I don't know what to do with that.   

I am clean, I am sober, and I am alive.  That has to mean something.  It does mean something.  There is a reason that I am still here.  I am alive.  

When Kayla was here, she lived fully alive.  Anyone who knew her can tell you that.  She lived her life to the fullest.  She lived alive, and I want to live alive too.  Her death will not be in vain. 

We are all alive, and that has to mean something....

Sunday, February 5, 2017

Running Back To You


                          

"She will chase after her lovers but not catch them; she will look for them but not find them. Then she will say, "I will go back to my husband as at first, for                       then I was better off than now" 

I must admit, this post sat in my drafts for a very very long time, or a version of this post anyways.  After IF: Gathering this past weekend, the post changed. It became something that I was proud to post.  Well I wouldn't call it proud...maybe it just finally seemed right.  I must also admit that I am vastly uncomfortable with this level of vulnerability.  This was a hard one to post.  

On my way home from the first night of IF: I was listening to worship music and it suddenly dawned on me something that I had learned that night, but maybe hadn't realized I had learned, or didn't expect to learn anyways.  It wasn't even anything that I suppose was directly spoken of by a speaker.  I suppose that it was a mostly a result of my heart being in a tender, broken place.  This was my first time attending an actual location for IF: and it was so refreshing to watch it with other women. Last year I watched alone on my laptop, and didn't expect there to be much of a difference.  There was.  

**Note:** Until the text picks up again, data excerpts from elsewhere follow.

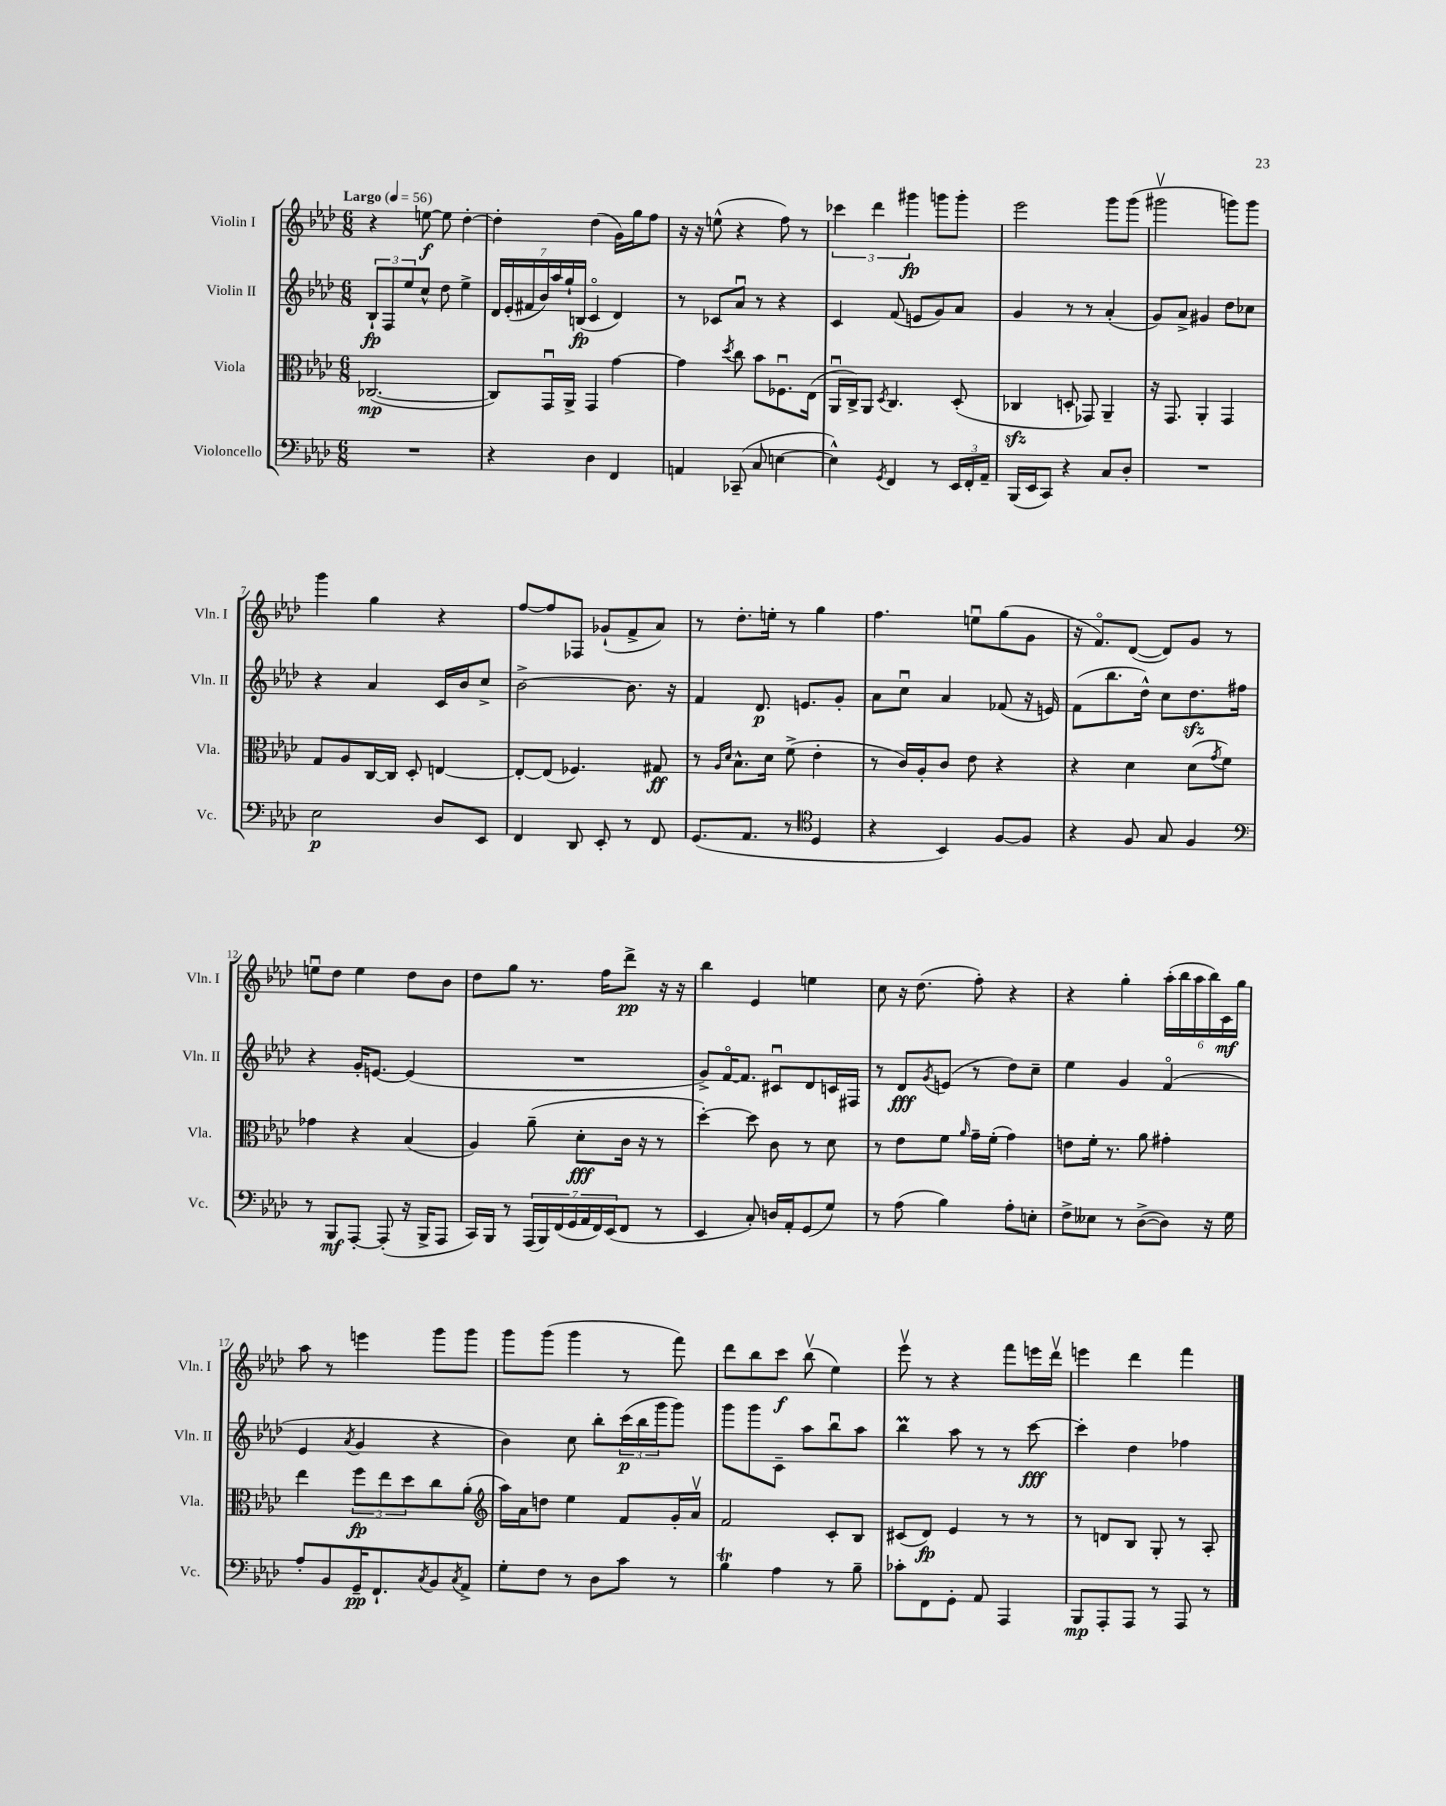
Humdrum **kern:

**kern	**kern	**kern	**kern
*staff4	*staff3	*staff2	*staff1
*clefF4	*clefC3	*clefG2	*clefG2
*k[b-e-a-d-]	*k[b-e-a-d-]	*k[b-e-a-d-]	*k[b-e-a-d-]
*M6/8	*M6/8	*M6/8	*M6/8
*MM56	*MM56	*MM56	*MM56
2.r	([2.C-	12B-`	4r
.	.	12F	.
.	.	12ee-	.
.	.	8cc^^	[8ee
.	.	8dd-	8ee]
.	.	4ee-^	[4dd-'
=	=	=	=
4r	8C-])	28d-	4dd-']
.	.	(28e-'	.
.	.	28f#	.
.	.	28b-)	.
.	16GGu	.	.
.	.	28aa-	.
.	.	28gg`	.
.	16AA-^	.	.
.	.	(28B	.
4D-	4GG	4co	(4dd-
4FF	[4g	4d-)	16g)
.	.	.	16gg
.	.	.	8ff
=	=	=	=
4AA	4g]	8r	16r
.	.	.	16r
.	.	8c-	(8ee^^
.	8qdd-	.	.
(8CC-~	8cc	8a-u	4r
8C	8b-	8r	.
[4E	8.F-u	4r	8ff)
.	.	.	8r
.	(16E-	.	.
=	=	=	=
4E^^])	16AA-u	4c	6ccc-
.	16C^)	.	.
.	8AA-	.	.
.	.	.	6ddd-
8qGG	8qD-	.	.
4FF	4.C	(8f	.
.	.	.	6ggg#
.	.	8e	.
8r	.	8g)	8ggg
24EE-	(8D-'	8a-	8ggg'
24FF'	.	.	.
24AA-~	.	.	.
=	=	=	=
(16BBB-	4C-	4g	2eee-
16EE-	.	.	.
8CC)	.	.	.
4r	8D'	8r	.
.	8GG-)	8r	.
8C	4AA-~	(4a-'	8ggg
8D-'	.	.	(8ggg
=	=	=	=
2.r	16r	8g)	2ggg#v
.	8.GG	.	.
.	.	8a-^	.
.	4AA-'	4g#	.
.	4GG	8dd-	8ggg)
.	.	8cc-	8ggg
=	=	=	=
2E-	8G	4r	4ggg
.	8A-	.	.
.	[16C	4a-	4gg
.	16C]	.	.
.	8D-'	.	.
8D-	[4E	16c	4r
.	.	16b-	.
8EE-	.	8cc^	.
=	=	=	=
4FF	8E'_	[2b-^	[8ff
.	(8E]	.	8ff]
8DD-	4.F-)	.	8F-
8EE-'	.	.	(8g-`
8r	.	8.b-]	8f^
8FF	8G#	.	8a-)
.	.	16r	.
=	=	=	=
(8.GG	8r	4f	8r
.	16qqA-	.	.
.	16qqd-	.	.
.	8.B-^^	.	8.dd-'
8.AA-	.	.	.
.	.	8.d-	.
.	16d-	.	16ee'
8r	(8f^	.	8r
.	.	8.e	.
*clefC4	*	*	*
4D-	4e-'	.	4gg
.	.	8g'	.
=	=	=	=
4r	8r	8a-	4.ff
.	16c)	8ccu	.
.	16A-'	.	.
4BB-)	8c	4a-	.
.	8e-	.	8eeu
[8F	4r	(8f-	(8gg
8F]	.	16r	8g
.	.	16e)	.
=	=	=	=
4r	4r	(8f	16r
.	.	.	8.fo)
.	.	8.bb-	.
8F	4d-	.	([8d-
.	.	16dd-^^)	.
8G	.	8cc	8d-])
4F	(8d-	8.dd-	8g
.	8qg	.	.
.	8f)	.	8r
.	.	16ff#	.
=	=	=	=
*clefF4	*	*	*
8r	4g-	4r	8eeu
8BBB-	.	.	8dd-
[8AAA-'	4r	16g'	4ee
.	.	[8.e	.
(8AAA-']	.	.	.
16r	(4B-	(4e]	8dd-
16BBB-^	.	.	.
8AAA-	.	.	8b-
=	=	=	=
16CC)	4A-)	2.r	8dd-
16BBB-	.	.	.
8r	.	.	8gg
(28AAA-	(8a-~	.	8.r
28BBB-)	.	.	.
(28FF	.	.	.
28GG	.	.	.
.	8d-'	.	.
28AA-	.	.	.
28FF)	.	.	.
.	.	.	16ff
(28EE-	.	.	.
8FF	16c	.	8ddd-^
.	16r	.	.
8r	8r	.	16r
.	.	.	16r
=	=	=	=
4EE-	[4dd-')	8g^)	4bb-
.	.	[16fo	.
.	.	8.f]	.
8C')	8dd-]	.	4e-
16D	8c	8c#u	.
16AA-'	.	.	.
(8GG	8r	8d-	4ee
8G)	8d-	16c	.
.	.	16F#	.
=	=	=	=
8r	8r	8r	8cc
(8A-	8e-	8d-	16r
.	.	.	(8.dd-
.	.	8qg	.
4B-)	8f	(8e	.
.	16qqa-	.	.
.	16g~	8r	8ff')
.	(16f'	.	.
8A-'	4g)	8dd-)	4r
8E'	.	8cc~	.
=	=	=	=
8F^	8e	4ee-	4r
8E--	16f'	.	.
.	8.r	.	.
8r	.	4g	4gg'
([8D-^	8a-	.	.
8D-])	4g#'	(4fo	(24aa-'
.	.	.	24bb-
.	.	.	24aa-
16r	.	.	24bb-)
.	.	.	24c
16G	.	.	.
.	.	.	24gg
=	=	=	=
8A-'	4ee-	4e-	8aa-
8BB-	.	.	8r
.	.	8qa-	.
16GG~	12ff	4g	4eee
8.FF`	.	.	.
.	12ee-	.	.
.	12dd-	.	.
8qC	.	.	.
8BB-	8cc	4r	8ggg
8qC	.	.	.
8AA-^	(8a-'	.	8ggg
=	=	=	=
*	*clefG2	*	*
8G'	16aa-)	4b-)	8ggg
.	16a-	.	.
8F	8dd	.	(8ggg
8r	4ee-	8cc	4ggg
8D-	.	8bb-'	.
8c	8f	(24ccc	8r
.	.	24bb-	.
.	.	24ggg	.
8r	16g'	8ggg)	8fff)
.	16a-v	.	.
=	=	=	=
4B-	2f	8ggg	8ddd-
.	.	8ggg	8bb-
4A-	.	8c~	8ccc
.	.	8aa-	(8bb-v
8r	8c'	8bb-u	4ee-)
8B-~	8B-	8aa-	.
=	=	=	=
8c-'	(8c#	4bb-	8eee-v
8FF	8d-)	.	8r
8GG'	4e-	8aa-	4r
8AA-	.	8r	.
4AAA-	8r	8r	8fff
.	8r	[8ccc	16eee
.	.	.	16ddd-v
=	=	=	=
8BBB-	8r	4ccc']	4eee
8AAA-'	8d	.	.
8AAA-	8B-	4dd-	4ddd-
8r	8G'	.	.
8AAA-	8r	4ff-	4fff
8r	8A-'	.	.
==	==	==	==
*-	*-	*-	*-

If you aren't familiar with the conference, at the end of the night, they took communion. Now, I have taken communion countless times, but this time was somehow different.  It felt sacred.  Before we look communion, we were asked to pray and repent of any sin, and to cleanse our heart before Him.  Now, here is where it gets interesting.  

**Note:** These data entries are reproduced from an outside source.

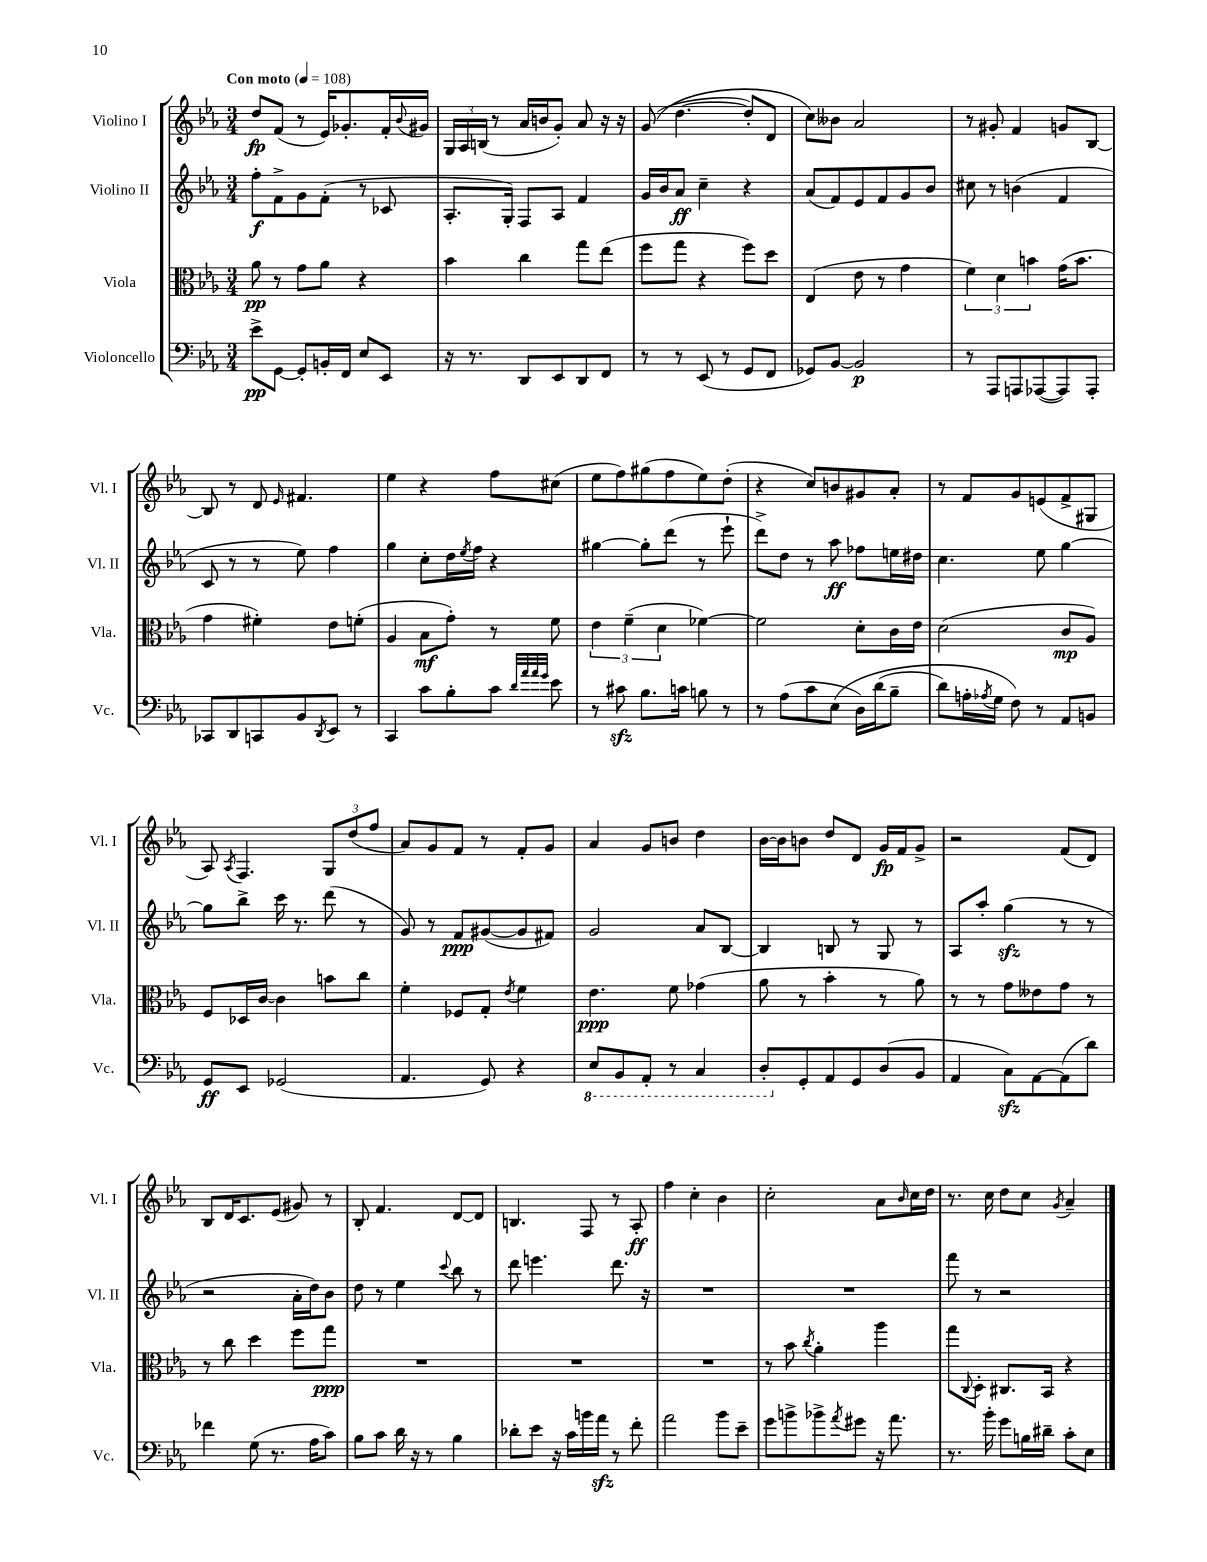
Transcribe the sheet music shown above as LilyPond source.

<<
\new StaffGroup <<
\new Staff = "s0" \with { instrumentName = "Violino I" shortInstrumentName = "Vl. I" } {
    \clef treble \key ees \major \numericTimeSignature \time 3/4 \tempo "Con moto" 4 = 108
    d''8\fp f'8( r8 ees'16) ges'8.-. f'16-. \appoggiatura { bes'8 } gis'16 |
    \tuplet 3/2 { g16 aes16 b16( } r8 aes'16 b'16 g'8-.) aes'8 r16 r16 |
    g'8(\( d''4.~ d''8-.) d'8 |
    c''8\) beses'8 aes'2 |
    r8 gis'8-. f'4 g'8 bes8~ |
    bes8 r8 d'8 \grace { ees'16 } fis'4. |
    ees''4 r4 f''8 cis''8( |
    ees''8 f''8) gis''8( f''8 ees''8) d''8-.( |
    r4 c''8) b'8 gis'8 aes'8-. |
    r8 f'8 g'8 e'8( f'8-> gis8 |
    aes8) \acciaccatura { aes8 } f4. \tuplet 3/2 { g8 d''8( f''8 } |
    aes'8) g'8 f'8 r8 f'8-. g'8 |
    aes'4 g'8 b'8 d''4 |
    bes'16~ bes'16 b'8 d''8 d'8 g'16\fp f'16 g'8-> |
    r2 f'8( d'8) |
    bes8 d'16 c'8. ees'8( gis'8) r8 |
    bes8-. f'4. d'8~ d'8 |
    b4. f8 r8 aes8-.\ff |
    f''4 c''4-. bes'4 |
    c''2-. aes'8 \grace { bes'16 } c''16 d''16 |
    r8. c''16 d''8 c''8 \acciaccatura { g'8 } aes'4-- \bar "|." |
}
\new Staff = "s1" \with { instrumentName = "Violino II" shortInstrumentName = "Vl. II" } {
    \clef treble \key ees \major \numericTimeSignature \time 3/4
    f''8-.\f f'8-> g'8 f'8-.( r8 ces'8 |
    aes8.-. g16-.) f8 aes8 f'4 |
    g'16 bes'16 aes'8\ff c''4-- r4 |
    aes'8( f'8) ees'8 f'8 g'8 bes'8 |
    cis''8 r8 b'4( f'4 |
    c'8 r8 r8 ees''8) f''4 |
    g''4 c''8-. d''16 \acciaccatura { ees''8 } f''16 r4 |
    gis''4~ gis''8-. d'''8( r8 ees'''8-! |
    d'''8->) d''8 r8 aes''8\ff fes''8 e''16 dis''16 |
    c''4. ees''8 g''4~ |
    g''8 bes''8-> c'''16 r8. d'''8( r8 |
    g'8) r8 f'8\ppp gis'8~( gis'8 fis'8) |
    g'2 aes'8 bes8~ |
    bes4 b8 r8 g8 r8 |
    aes8 aes''8-. g''4\sfz( r8 r8 |
    r2 aes'16-. d''16) bes'8 |
    d''8 r8 ees''4 \appoggiatura { c'''8 } bes''8 r8 |
    d'''8 e'''4. d'''8. r16 |
    R2. |
    R2. |
    f'''8 r8 r2 \bar "|." |
}
\new Staff = "s2" \with { instrumentName = "Viola" shortInstrumentName = "Vla." } {
    \clef alto \key ees \major \numericTimeSignature \time 3/4
    aes'8\pp r8 g'8 aes'8 r4 |
    bes'4 c''4 g''8 ees''8( |
    f''8 g''8 r4 f''8) d''8 |
    ees4( ees'8 r8 g'4 |
    \tuplet 3/2 { f'4) d'4 b'4 } g'16( b'8. |
    g'4 fis'4-.) ees'8 f'8-.( |
    aes4 bes8\mf g'8-.) r8 f'8 |
    \tuplet 3/2 { ees'4 f'4--( d'4 } fes'4~) |
    fes'2 d'8-. c'16 ees'16 |
    d'2( c'8\mp aes8) |
    f8 des16 c'16~ c'4 b'8 c''8 |
    f'4-. fes8 g8-. \acciaccatura { ees'8 } f'4 |
    ees'4.\ppp f'8 ges'4( |
    aes'8 r8 bes'4-. r8 aes'8) |
    r8 r8 g'8 eeses'8 g'8 r8 |
    r8 c''8 d''4 f''8 g''8\ppp |
    R2. |
    R2. |
    R2. |
    r8 bes'8 \acciaccatura { c''8 } aes'4-. aes''4 |
    g''8 \appoggiatura { c8 } d8-. cis8. bes,16 r4 \bar "|." |
}
\new Staff = "s3" \with { instrumentName = "Violoncello" shortInstrumentName = "Vc." } {
    \clef bass \key ees \major \numericTimeSignature \time 3/4
    ees'8->\pp g,8~ g,8-. b,16-. f,16 ees8 ees,8 |
    r16 r8. d,8 ees,8 d,8 f,8 |
    r8 r8 ees,8( r8 g,8 f,8 |
    ges,8) bes,8~ bes,2\p |
    r8 aes,,8 a,,8 aes,,8~( aes,,8) aes,,8-. |
    ces,8 d,8 c,8 bes,8 \acciaccatura { d,8 } ees,8 r8 |
    c,4 c'8 bes8-. c'8 \grace { d'32 aes'32 aes'32 g'32 } ees'8 |
    r8 cis'8\sfz bes8. c'16 b8 r8 |
    r8 aes8( c'8 ees8\( d16) d'16( bes8-- |
    d'8) a16-. \acciaccatura { aes8 } g16 f8\) r8 aes,8 b,8 |
    g,8\ff ees,8 ges,2( |
    aes,4. g,8) r4 |
    \ottava #-1 ees,8 bes,,8 aes,,8-. r8 c,4 |
    d,8-. \ottava #0 g,8-. aes,8 g,8 d8( bes,8 |
    aes,4 c8\sfz) aes,8~ aes,8( d'8) |
    fes'4 g8( r8. aes16 c'8) |
    bes8 c'8 d'16 r16 r8 bes4 |
    des'8-. ees'8 r16 c'16 b'16 aes'16\sfz r8 f'8-. |
    aes'2 bes'8 ees'8-- |
    g'8 b'8-> bes'8-> \acciaccatura { aes'8 } gis'8 r16 aes'8. |
    r8. bes'16-. g'8 b16 dis'16-- c'8-. ees8 \bar "|." |
}
>>
>>
\layout { \context { \Score \remove "Bar_number_engraver" } }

I confessed my self-injury.  Now, I have confessed of this countless times, every time I did it, which is unfortunately more times than I could ever count.  This time was different though.  Suddenly, God whispered into my soul why it was so broken.  

Why are you not running to me? 

Ouch 

It hit me like a ton of bricks, bringing me immediately into tears and an overwhelming guilt.  I suddenly realized the real reason why what I was doing was so wrong.  When I was lacking, I didn't run to Him, I ran to a blade.  If I am being honest, up until this point I didn't really see a problem with what I was doing.  Yes, it wasn't healthy, but it just didn't seem wrong to me.  It helped me to get by.  When I crumbled, that was where I ran, I didn't run into His arms.  That was where the comfort and safety was all along.  The temporary comfort that I felt had become an idol to me.  It was a slavery that I didn't even know I was trapped in.  Now I do.  

So as I sat there in my seat, I felt all of these things and more...and I repented.  Maybe this means nothing, maybe the next time I struggle, I won't immediately run to him. Maybe next time I will run to one of my many temporary idols that promise comfort.  None of our idols provide the comfort that the enemy promises they will.  We all have that thing, that thing that soothes our soul and calms our spirit, but there is a reason that we have to keep running back to them.  We run back for more and every time we run back to it the more that we will need.  I want to continue to run to the One that can provide comfort. Who can take me in my broken moment and wrap His arms around me and speak into my brokenness.  Each time we drift away, may we always run back, to open arms waiting to redeem us.